The degree to which the libre community had by the end of the
Spanish period developed a true sense of identity marking it off as
a self-conscious entity distinct from the other two tiers of the
society remains unclear.  Hanger finds signs of such self-awareness
in the affairs of the militia companies, the formalization of almost
ritualistic natural and fictive relationships, and the eruption of
at least minimal revolutionary sentiments among a few libres
committed to the liberal sentiments spawned by the French and
Haitian revolutions.  But her final measured judgment holds that
"the city's free blacks did not develop a strong sense of group
identity until the antebellum period (p. 168)."  When that later
solidarity emerged, Hanger maintains, it built upon the
accomplishments of the Spanish colonial period, which served "as a
foundation for the emergence of New Orleans' many, prosperous, and
much-acclaimed Creoles of Color in the antebellum era of the United
States South (pp. 1-2)."  It is not clear why Professor Hanger has
chosen thus to employ the highly questionable term "Creoles of
Color," which she correctly notes elsewhere as having been unknown
to Spanish Louisiana (p. 177).  The almost certain fact is that it
is a usage equally unknown to the antebellum period as well.  Native
free blacks in antebellum New Orleans called themselves "creoles,"

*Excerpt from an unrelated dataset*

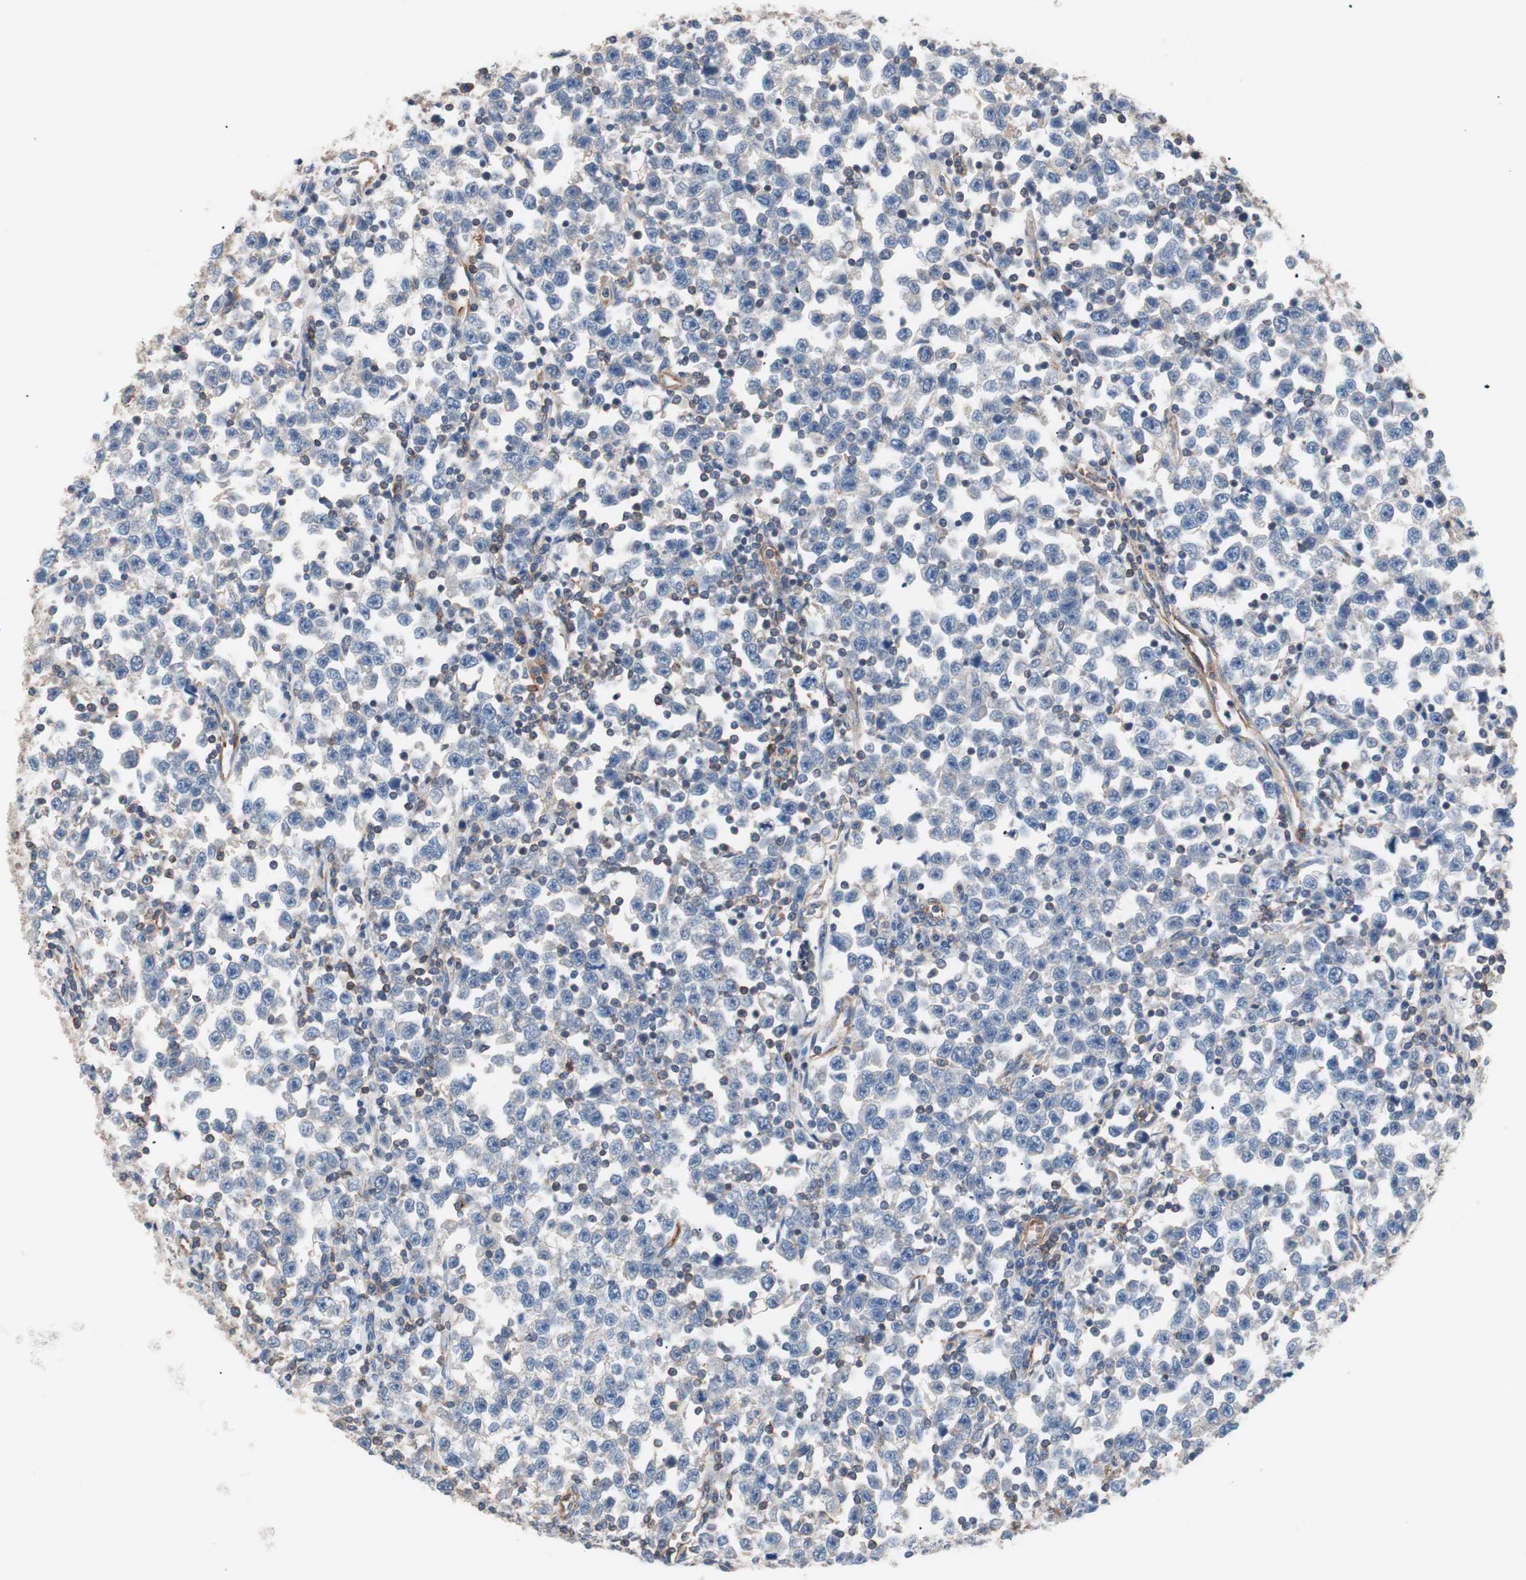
{"staining": {"intensity": "negative", "quantity": "none", "location": "none"}, "tissue": "testis cancer", "cell_type": "Tumor cells", "image_type": "cancer", "snomed": [{"axis": "morphology", "description": "Seminoma, NOS"}, {"axis": "topography", "description": "Testis"}], "caption": "High magnification brightfield microscopy of testis cancer stained with DAB (brown) and counterstained with hematoxylin (blue): tumor cells show no significant expression.", "gene": "GPR160", "patient": {"sex": "male", "age": 43}}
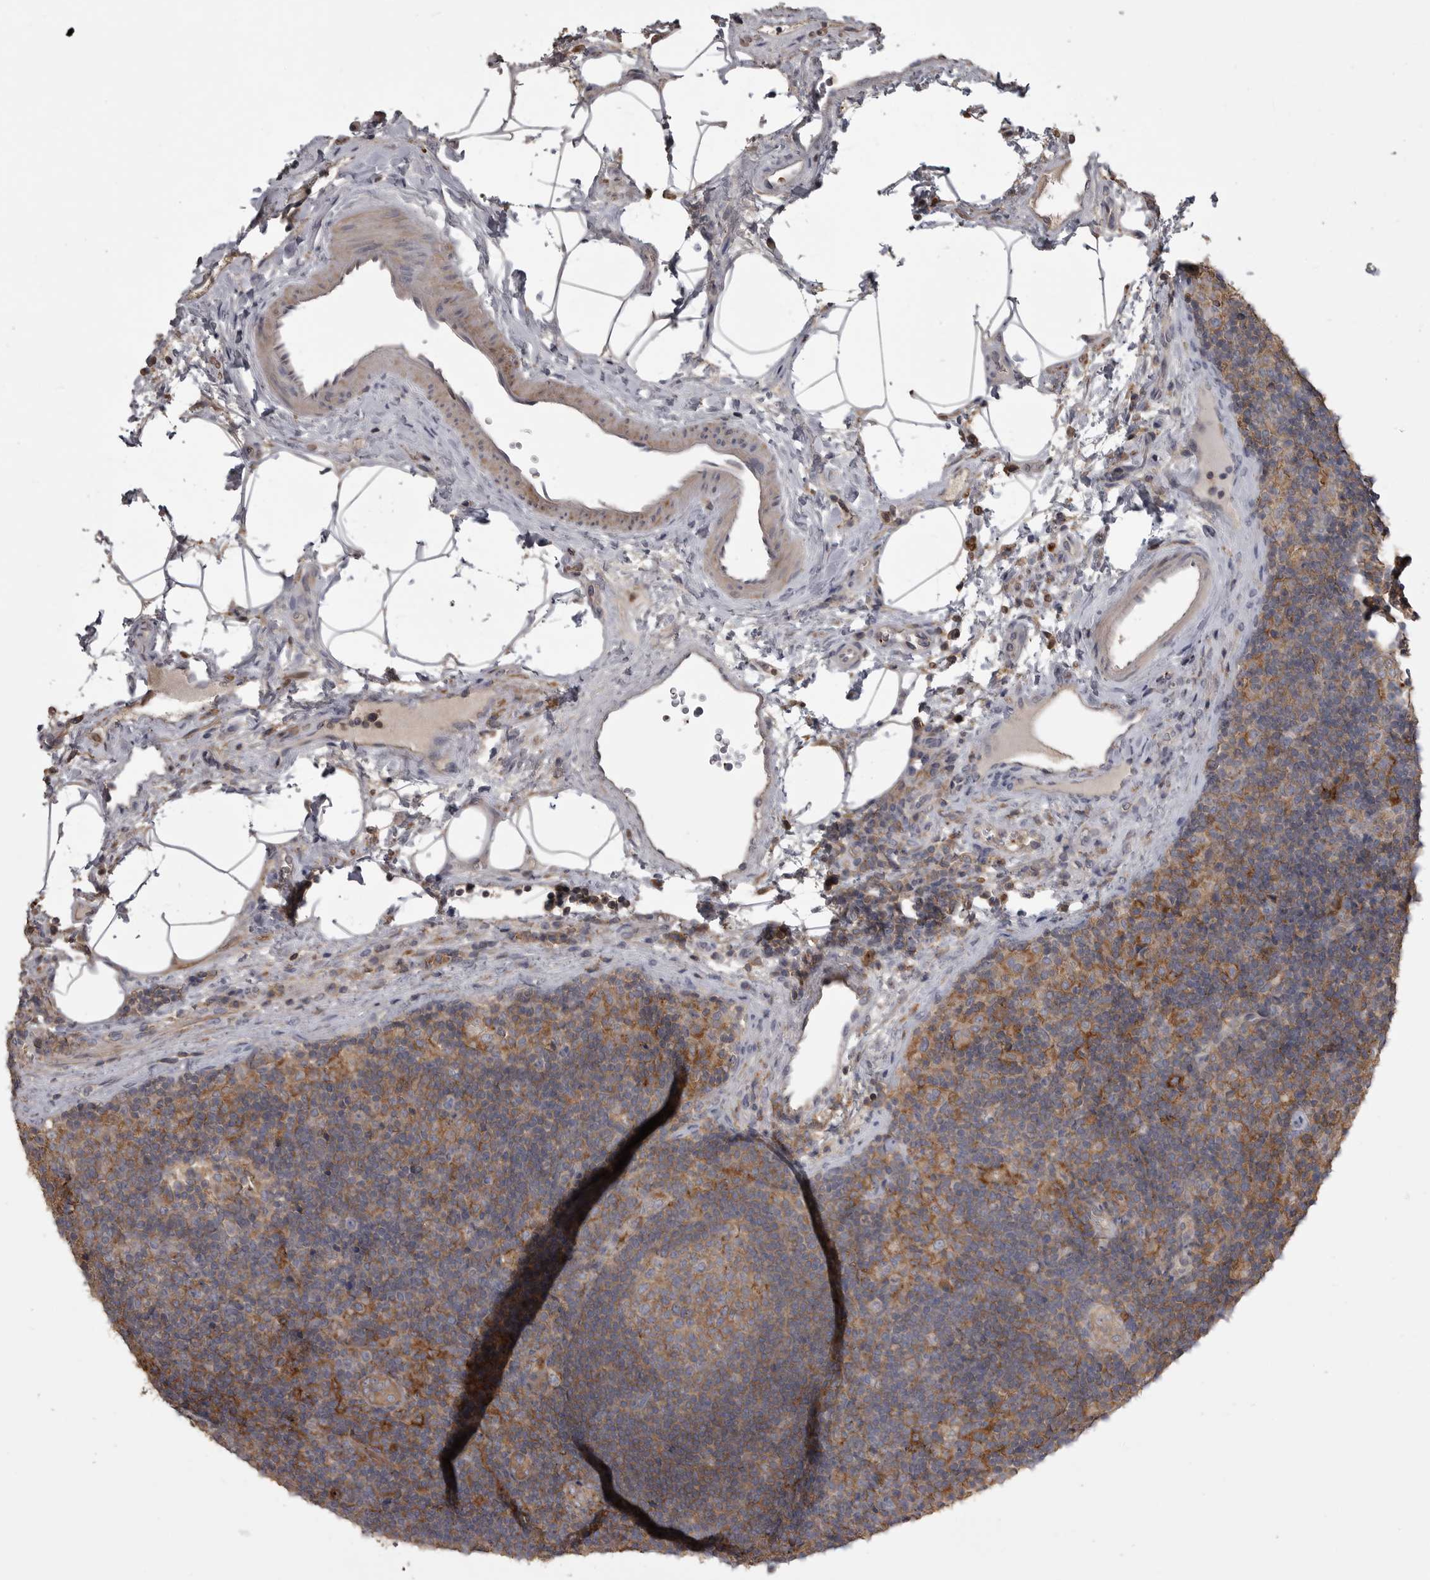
{"staining": {"intensity": "moderate", "quantity": ">75%", "location": "cytoplasmic/membranous"}, "tissue": "lymph node", "cell_type": "Germinal center cells", "image_type": "normal", "snomed": [{"axis": "morphology", "description": "Normal tissue, NOS"}, {"axis": "topography", "description": "Lymph node"}], "caption": "Protein positivity by IHC shows moderate cytoplasmic/membranous staining in approximately >75% of germinal center cells in unremarkable lymph node.", "gene": "CMTM6", "patient": {"sex": "female", "age": 22}}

without reference to race or status, and were so identified in the
press, judicial records, and common parlance.  The qualification "of
color" seems to have been largely an adaptation by
Reconstruction-era whites determined to have the unmodified title of
"creole"  restricted to members of their own race.  Despite its
popularity even in recent professional publications, the "of color"
emendation conveys a false impression as to the always delicately
balanced racial nuances in antebellum New Orleans society, implying
a divided concept of creolism in the city which actually did not

This reservation aside, Professor Hanger's work eminently deserves
the honor which it has recently received as the winner of the 1997
Kemper Williams prize in Louisiana history.


[1].  Jefferson's notes on the cabinet meeting of October 4, 1803,
in the Thomas Jefferson Papers, Library of Congress.